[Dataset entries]
----
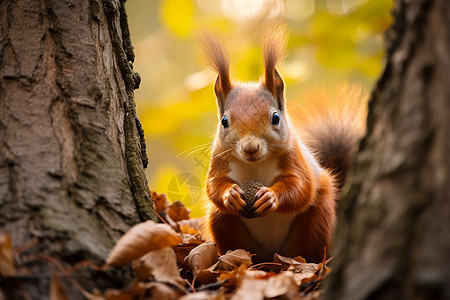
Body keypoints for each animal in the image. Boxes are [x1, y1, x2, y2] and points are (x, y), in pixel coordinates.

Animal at [200, 27, 366, 264]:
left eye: (275, 118)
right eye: (224, 121)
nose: (250, 148)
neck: (255, 164)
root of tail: (272, 255)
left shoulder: (294, 158)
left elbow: (300, 186)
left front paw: (271, 197)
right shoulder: (220, 160)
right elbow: (213, 185)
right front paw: (229, 194)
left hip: (316, 220)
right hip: (223, 222)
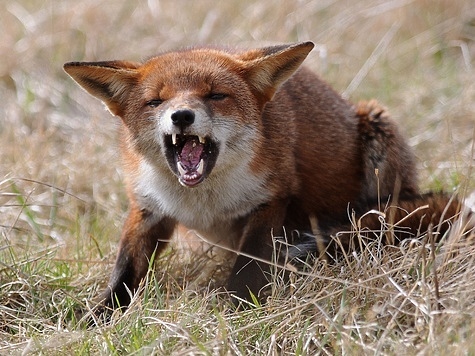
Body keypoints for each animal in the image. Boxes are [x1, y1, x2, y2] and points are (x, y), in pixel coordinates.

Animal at [64, 41, 472, 312]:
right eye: (155, 101)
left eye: (215, 95)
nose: (181, 116)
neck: (203, 200)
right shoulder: (148, 207)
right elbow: (124, 272)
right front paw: (98, 318)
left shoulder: (270, 199)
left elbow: (247, 267)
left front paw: (237, 312)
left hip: (378, 136)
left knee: (382, 223)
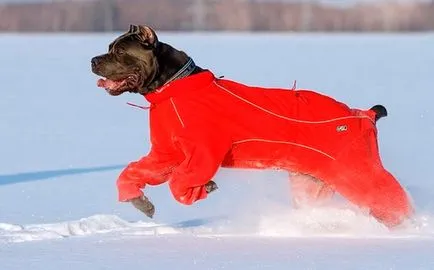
----
What is expected> Copy each line in the entries above where "elbow" turns up.

Solution to this exercise>
left elbow: (300, 186)
right elbow: (213, 185)
right elbow: (124, 272)
left elbow: (247, 267)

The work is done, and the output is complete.